Given exercise: Format each line of the data below as a Markdown table with the columns Row and Line, numbering the rows and skipping blank lines. Leave the pictures out of the table.
━━━━━━━━━━━━━━━━━━━━
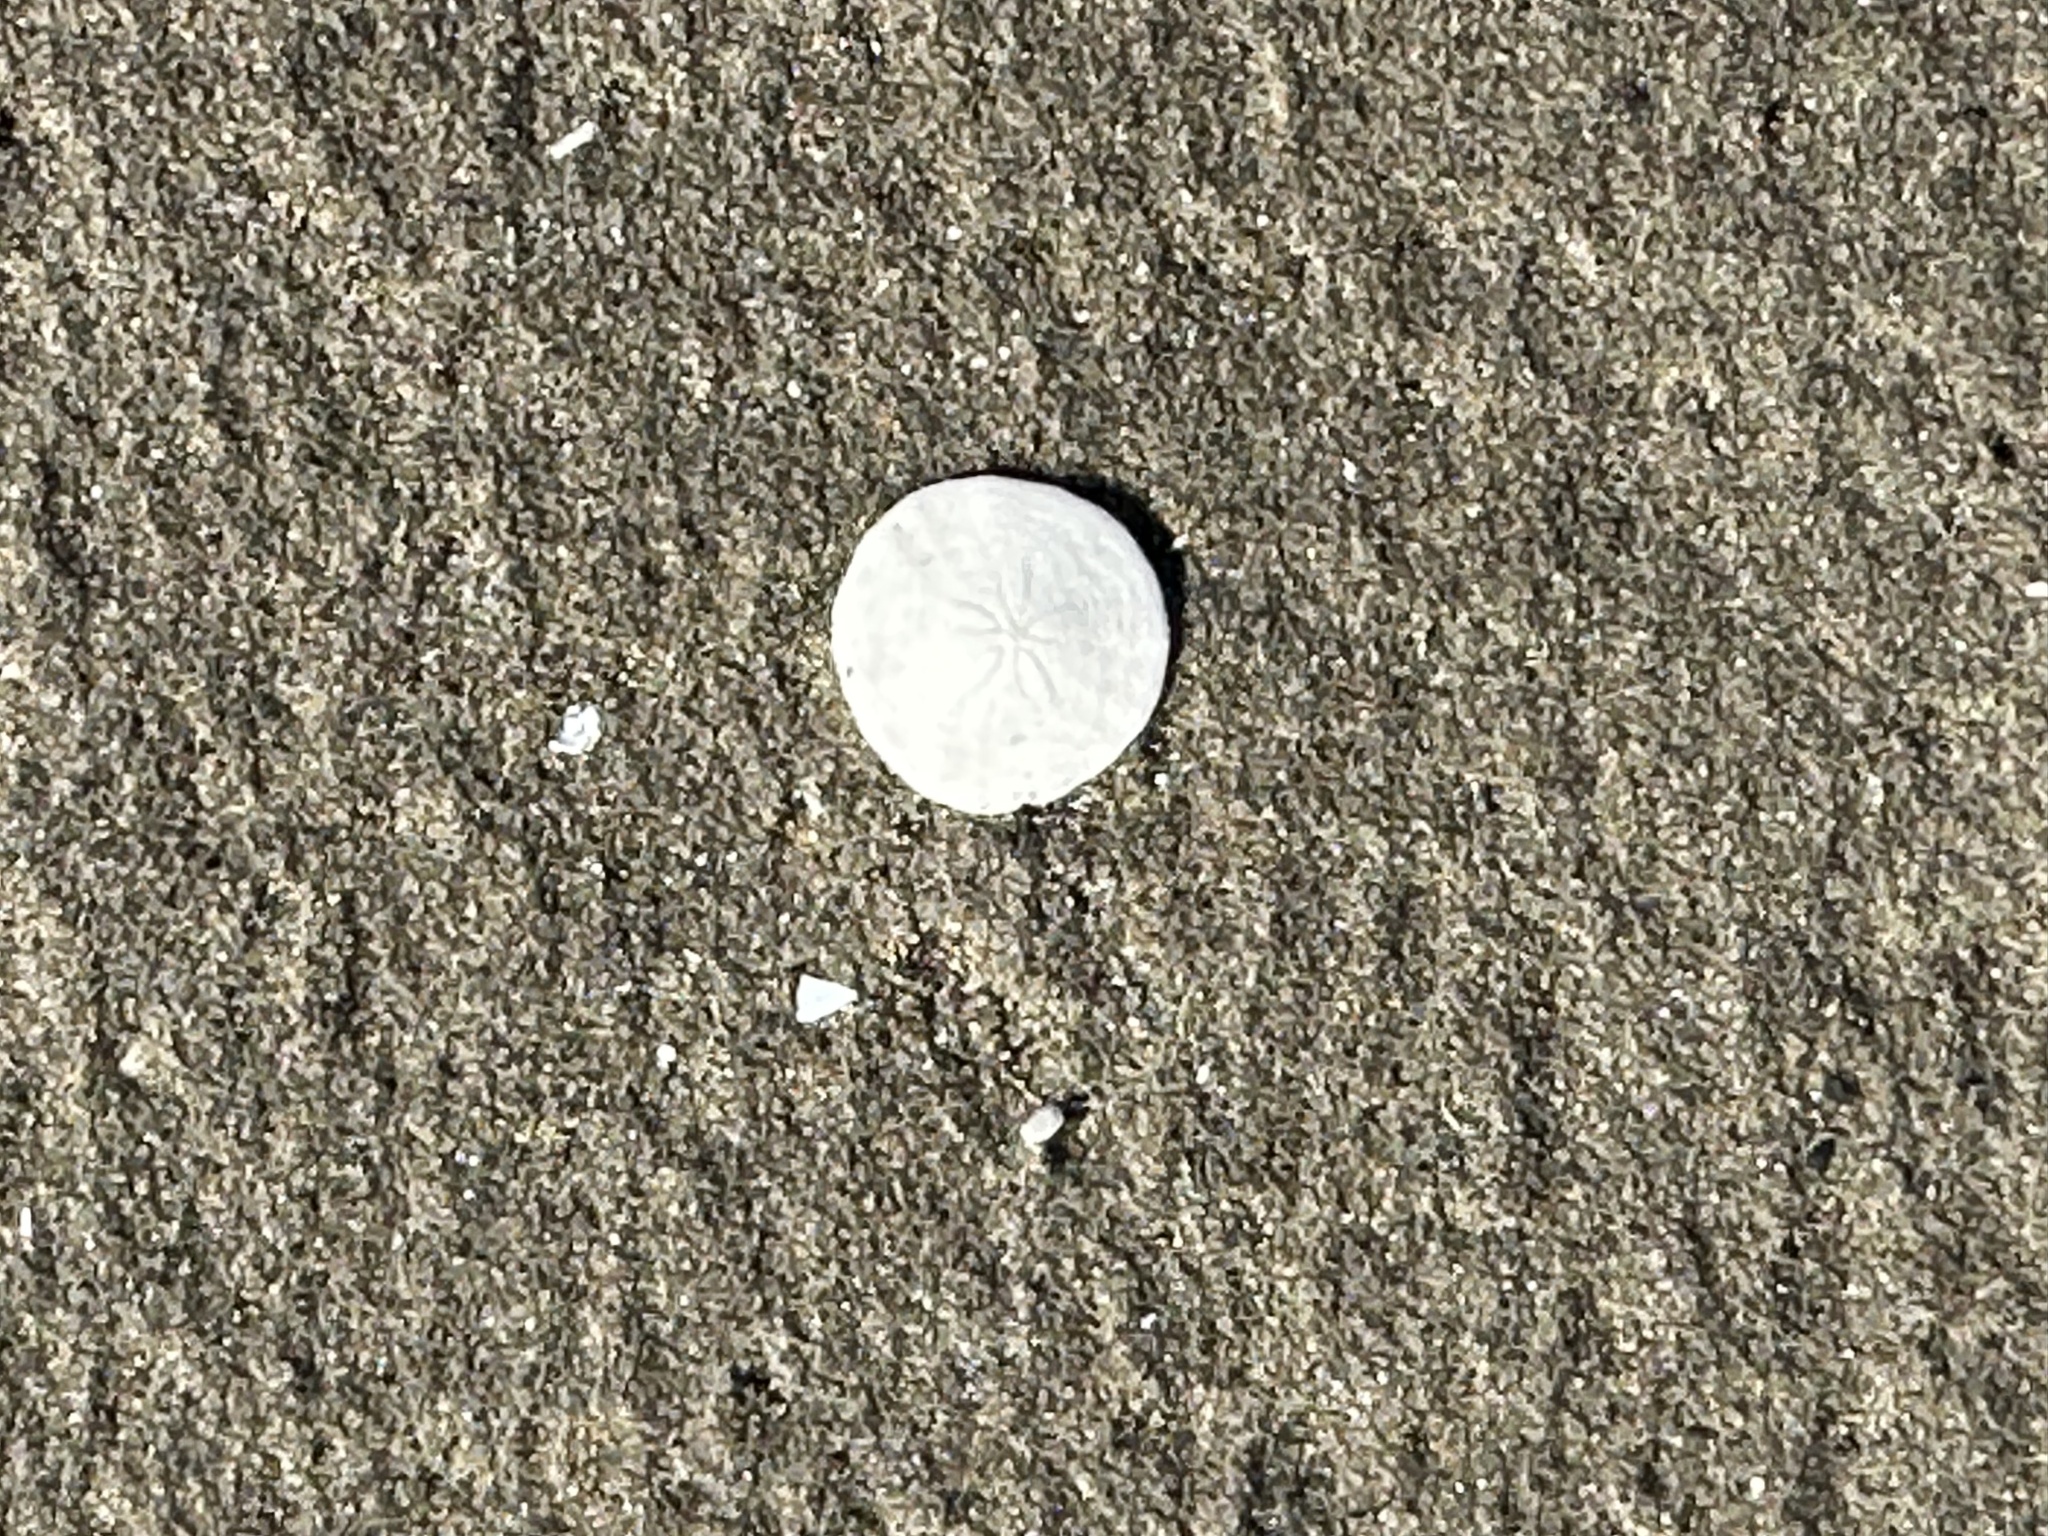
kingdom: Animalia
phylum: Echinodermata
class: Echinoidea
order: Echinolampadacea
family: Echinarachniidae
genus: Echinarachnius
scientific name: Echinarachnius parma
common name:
━━━━━━━━━━━━━━━━━━━━
Exercise response:
| Row | Line |
|---|---|
| 1 | kingdom: Animalia |
| 2 | phylum: Echinodermata |
| 3 | class: Echinoidea |
| 4 | order: Echinolampadacea |
| 5 | family: Echinarachniidae |
| 6 | genus: Echinarachnius |
| 7 | scientific name: Echinarachnius parma |
| 8 | common name: |